# REQUIRED WORK:
The first line of the entries below, the line containing "left wrist: (130, 226)", and every line between them should be repeated exactly, and nothing else.

=== MATERIAL FOR THIS EXERCISE ===

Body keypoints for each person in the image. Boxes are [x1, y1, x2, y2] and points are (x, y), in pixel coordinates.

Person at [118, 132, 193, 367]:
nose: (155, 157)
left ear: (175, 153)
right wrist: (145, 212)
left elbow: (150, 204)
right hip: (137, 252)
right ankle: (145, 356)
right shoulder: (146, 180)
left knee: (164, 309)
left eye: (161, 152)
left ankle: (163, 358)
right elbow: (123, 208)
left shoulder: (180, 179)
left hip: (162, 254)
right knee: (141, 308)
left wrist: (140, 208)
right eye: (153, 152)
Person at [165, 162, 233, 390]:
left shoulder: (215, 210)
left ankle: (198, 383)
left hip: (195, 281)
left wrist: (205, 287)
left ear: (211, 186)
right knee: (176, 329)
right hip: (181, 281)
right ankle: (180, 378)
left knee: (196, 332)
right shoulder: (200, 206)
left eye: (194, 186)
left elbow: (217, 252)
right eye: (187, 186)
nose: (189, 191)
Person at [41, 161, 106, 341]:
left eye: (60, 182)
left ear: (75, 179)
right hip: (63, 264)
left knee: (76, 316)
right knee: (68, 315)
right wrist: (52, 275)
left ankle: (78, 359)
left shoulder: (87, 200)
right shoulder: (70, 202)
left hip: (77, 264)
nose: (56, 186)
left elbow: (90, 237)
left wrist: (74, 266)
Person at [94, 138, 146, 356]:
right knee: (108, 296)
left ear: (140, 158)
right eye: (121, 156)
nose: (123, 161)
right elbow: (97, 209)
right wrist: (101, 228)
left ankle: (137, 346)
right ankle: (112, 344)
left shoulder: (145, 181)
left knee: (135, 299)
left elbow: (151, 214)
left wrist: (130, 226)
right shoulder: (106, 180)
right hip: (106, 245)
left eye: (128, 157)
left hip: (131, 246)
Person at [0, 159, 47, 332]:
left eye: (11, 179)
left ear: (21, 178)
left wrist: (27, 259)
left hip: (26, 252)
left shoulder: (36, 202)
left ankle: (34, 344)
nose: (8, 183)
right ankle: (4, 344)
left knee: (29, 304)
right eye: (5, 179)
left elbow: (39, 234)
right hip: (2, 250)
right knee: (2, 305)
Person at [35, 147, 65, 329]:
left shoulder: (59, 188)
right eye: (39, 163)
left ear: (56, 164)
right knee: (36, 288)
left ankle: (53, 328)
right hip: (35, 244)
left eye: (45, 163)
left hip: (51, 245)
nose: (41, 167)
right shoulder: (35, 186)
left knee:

===

# RESPONSE AREA:
Body keypoints for each person in the image. Boxes are [x1, y1, x2, y2] and points are (x, y), in pixel coordinates.

Person at [118, 132, 193, 367]:
nose: (155, 157)
left ear: (175, 153)
right wrist: (145, 212)
left elbow: (150, 204)
right hip: (137, 252)
right ankle: (145, 356)
right shoulder: (146, 180)
left knee: (164, 309)
left eye: (161, 152)
left ankle: (163, 358)
right elbow: (123, 208)
left shoulder: (180, 179)
left hip: (162, 254)
right knee: (141, 308)
left wrist: (140, 208)
right eye: (153, 152)
Person at [165, 162, 233, 390]:
left shoulder: (215, 210)
left ankle: (198, 383)
left hip: (195, 281)
left wrist: (205, 287)
left ear: (211, 186)
right knee: (176, 329)
right hip: (181, 281)
right ankle: (180, 378)
left knee: (196, 332)
right shoulder: (200, 206)
left eye: (194, 186)
left elbow: (217, 252)
right eye: (187, 186)
nose: (189, 191)
Person at [41, 161, 106, 341]:
left eye: (60, 182)
left ear: (75, 179)
right hip: (63, 264)
left knee: (76, 316)
right knee: (68, 315)
right wrist: (52, 275)
left ankle: (78, 359)
left shoulder: (87, 200)
right shoulder: (70, 202)
left hip: (77, 264)
nose: (56, 186)
left elbow: (90, 237)
left wrist: (74, 266)
Person at [94, 138, 146, 356]:
right knee: (108, 296)
left ear: (140, 158)
right eye: (121, 156)
nose: (123, 161)
right elbow: (97, 209)
right wrist: (101, 228)
left ankle: (137, 346)
right ankle: (112, 344)
left shoulder: (145, 181)
left knee: (135, 299)
left elbow: (151, 214)
left wrist: (130, 226)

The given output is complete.